La matanza de los inocentes imputada a Herodes y las maldades imputadas a Ramsés II tienen el objetivo de narrar la historia del héroe que sobrevive y triunfa sobre el malvado, el cual tiene que ser totalmente perverso para que el triunfo del héroe sea más meritorio.
LA LEYENDA NEGRA ESPAÑOLA
La leyenda negra española muestra una figura negativa e infame de nuestro rey Felipe II. Según el historiador británico Henry Kamen, los creadores de la leyenda que habla de un rey sediento de sangre y dominado por la superstición fueron Guillermo de Orange y Antonio Pérez. En sus escritos, acusan a Felipe del asesinato de su propio hijo Carlos, de su esposa (precisamente, la más amada) Isabel de Valois y de su secretario Juan de Escobedo. De la leyenda de don Carlos ha quedado además una ópera de Verdi, igual que existe otra ópera sobre Lucrecia Borgia. Aparte de los crímenes que le imputaron gratuitamente, hay una verdad histórica de errores políticos cometidos que incluyen los malos tratos a los indios de América, los asesinatos de la Inquisición y la ejecución de nobles flamencos como Egmont (también llevado a los escenarios con música de Beethoven), así como todos los atropellos cometidos por los soldados del Duque de Alba en Flandes, los famosos Tercios.
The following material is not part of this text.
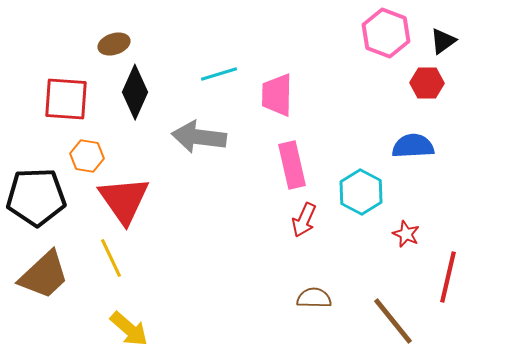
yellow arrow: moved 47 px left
Demonizar a los Borgia sirvió a los italianos para poner de relieve lo muy perjudicial que resulta elegir papas extranjeros; sirvió a los protestantes para hacer ver al mundo lo malvados que son los católicos; sirvió y sigue sirviendo a los literatos para vender numerosos ejemplares de sus libros. La Iglesia llegó a prohibir las obras denigrantes sobre los Borgia, precisamente con ocasión de la canonización de su vástago más sagrado, Francisco de Borja, quien como se quedó en España no formó parte de la leyenda negra. Incluso en aquella ocasión se creó una contraleyenda, una historia de bondades que contrarrestase las maldades difundidas. Como no funcionó se elaboró una historia que demostrase que Borja y Borgia no son la misma familia, sino que los Borgia se llamaron originalmente Lenzuoli o Lançol, llegando, según dicen, a emitirse monedas pontificias con el nombre de Roderico Lenzuoli. Un apellido basado en aquel Borgia Lanzol sobrino de Alejandro VI.
Pero todo esto no sirvió de nada, porque los intereses comerciales son mucho más poderosos que los intereses espirituales, filosóficos, sociales o incluso científicos, y se han seguido produciendo historias a cual más truculenta, que hablan sobre todo de veneno, de incesto y de crímenes pasionales. El público continuó prefiriendo el morbo al realismo.